» Passage
>>

The Swedish Infantry Officers’ College (Infanteriets officershögskola, InfOHS) was an officers’ college in the Swedish Army which operated in various forms from 1915 to 1995. The staff was located to Linköping Garrison.

==History==
The Infantry Officers’ College (Infanteriets officershögskola) was formed in 1878 as the Infantry Volunteer School (Infanteriets volontärskola), then located to Karlsborg. On 20 October 1915, remaining parts of the school were reorganized into the Infantry Officer Candidate School (Infanteriets officersaspirantskola, IOAS). At Karlsborg, the school operated until 1927, when it was relocated to Linköping according to the Defence Act of 1925. In 1940, the school was relocated to Karlstad, however, during the years 1941-1942 the education was canceled. On 21 September 1942, the school was relocated to Solna. On 29 September 1945, the school was reorganized into the Infantry Cadet School (Infanteriets kadettskola, InfKS). When the school was relocated to Halmstad, it was at the same time, on 1 January 1962, reorganize into the Infantry [Cadet and] Officer Candidate School (Infanteriets kadett- och aspirantskola, InfKAS). In Halmstad, the school was subordinated to the commanding officer of Halland Regiment. Through the Ny befälsordning ("New Command System") reform, the school was reorganized on 1 June 1981 into the Infantry Officers’ College (Infanteriets officershögskola, InfOHS).

Through the 1988 Defense Investigation, the Riksdag decided that all officer colleges within the army service branches would be dissolved as independent authorities, and instead be incorporated into service branch centers (truppslagscentrum). For the Infantry Officers’ College, it meant that the school was incorporated into the Army's Infantry and Cavalry Center (Arméns infanteri- och kavallericentrum, InfKavC). In addition to the Infantry Officers’ College, the Infantry and Cavalry Officers’ College (Infanteriets och Kavalleriets officershögskola, Inf/KavOHS) and the Swedish Infantry Combat School (InfSS) in Army's Infantry and Cavalry Center were also included. In 1993, the school was relocated to Linköping. On 1 July 1995, the Army's Infantry and Cavalry Center was amalgamated with the Swedish Army Armoured Center and formed the Army Brigade Center (Arméns brigadcentrum, BrigC). Through this reorganization, on 1 July 1995, three new army-based schools, Combat School North (Stridsskola Nord, SSN), Combat School Middle (Stridsskola Mitt, SSM) and Combat School South (Stridsskola Syd, SSS), were formed, where the Infantry Officers’ College together with the Infantry Combat School formed the Combat School Middle.

The Infantry Officers’ College continued to be part of the Combat School Middle until 31 December 1998, when the education was taken over centrally by the Military Academy Karlberg (MHS K), Military Academy Halmstad (MHS H) and Military Academy Östersund (MHS Ö). Remaining parts of Combat School Middle and Combat School South formed on 1 January 1999 the Land Warfare Centre.

<<

» Information

>>

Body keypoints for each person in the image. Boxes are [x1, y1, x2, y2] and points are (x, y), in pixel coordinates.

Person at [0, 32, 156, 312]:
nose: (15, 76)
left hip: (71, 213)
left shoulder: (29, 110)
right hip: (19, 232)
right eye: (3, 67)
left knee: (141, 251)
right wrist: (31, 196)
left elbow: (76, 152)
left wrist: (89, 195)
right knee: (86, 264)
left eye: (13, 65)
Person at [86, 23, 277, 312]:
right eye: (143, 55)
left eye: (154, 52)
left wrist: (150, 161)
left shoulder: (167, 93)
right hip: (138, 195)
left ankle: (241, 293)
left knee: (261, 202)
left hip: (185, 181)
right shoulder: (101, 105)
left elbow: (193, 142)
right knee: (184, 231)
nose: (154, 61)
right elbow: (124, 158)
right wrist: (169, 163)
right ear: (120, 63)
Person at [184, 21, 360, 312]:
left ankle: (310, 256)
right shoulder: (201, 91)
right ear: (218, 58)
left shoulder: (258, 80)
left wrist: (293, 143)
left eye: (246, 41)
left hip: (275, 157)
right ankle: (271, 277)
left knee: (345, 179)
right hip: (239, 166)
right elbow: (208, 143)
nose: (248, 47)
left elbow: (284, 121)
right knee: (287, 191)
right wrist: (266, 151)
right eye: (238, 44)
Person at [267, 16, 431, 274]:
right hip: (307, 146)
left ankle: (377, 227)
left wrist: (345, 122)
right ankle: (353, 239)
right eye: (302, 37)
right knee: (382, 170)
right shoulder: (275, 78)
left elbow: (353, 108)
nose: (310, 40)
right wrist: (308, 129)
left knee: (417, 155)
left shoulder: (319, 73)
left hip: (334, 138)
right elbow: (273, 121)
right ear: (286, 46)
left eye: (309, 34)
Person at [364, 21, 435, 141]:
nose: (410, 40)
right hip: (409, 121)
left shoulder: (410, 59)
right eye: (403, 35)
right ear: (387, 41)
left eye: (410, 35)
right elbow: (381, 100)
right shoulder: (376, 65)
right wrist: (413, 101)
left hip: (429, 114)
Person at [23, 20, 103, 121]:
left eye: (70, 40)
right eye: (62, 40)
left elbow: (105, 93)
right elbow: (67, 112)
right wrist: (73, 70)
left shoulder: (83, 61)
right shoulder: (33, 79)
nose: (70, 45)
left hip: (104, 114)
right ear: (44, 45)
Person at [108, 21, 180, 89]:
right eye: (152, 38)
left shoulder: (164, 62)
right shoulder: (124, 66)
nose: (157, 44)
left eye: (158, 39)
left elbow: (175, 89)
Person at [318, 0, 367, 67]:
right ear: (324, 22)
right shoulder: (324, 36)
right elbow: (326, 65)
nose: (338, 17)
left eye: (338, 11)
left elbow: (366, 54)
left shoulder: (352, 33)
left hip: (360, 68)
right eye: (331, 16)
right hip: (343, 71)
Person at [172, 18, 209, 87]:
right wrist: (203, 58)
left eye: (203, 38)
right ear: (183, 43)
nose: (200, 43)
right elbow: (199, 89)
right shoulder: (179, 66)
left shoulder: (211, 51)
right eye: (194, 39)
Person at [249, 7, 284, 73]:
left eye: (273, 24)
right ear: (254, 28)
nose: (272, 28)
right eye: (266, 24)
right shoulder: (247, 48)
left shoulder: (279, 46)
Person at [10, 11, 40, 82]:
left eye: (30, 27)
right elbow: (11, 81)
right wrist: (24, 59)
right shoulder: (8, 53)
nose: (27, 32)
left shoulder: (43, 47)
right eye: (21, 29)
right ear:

<<

» Instructions for the task
Write out the part of the Swedish Infantry Officers’ College text that begins with the words containing "The Swedish Infantry Officers’" and ends with "to Linköping Garrison.". The items are separate material and have nothing to do with the text.

» Reply to the task
The Swedish Infantry Officers’ College (Infanteriets officershögskola, InfOHS) was an officers’ college in the Swedish Army which operated in various forms from 1915 to 1995. The staff was located to Linköping Garrison.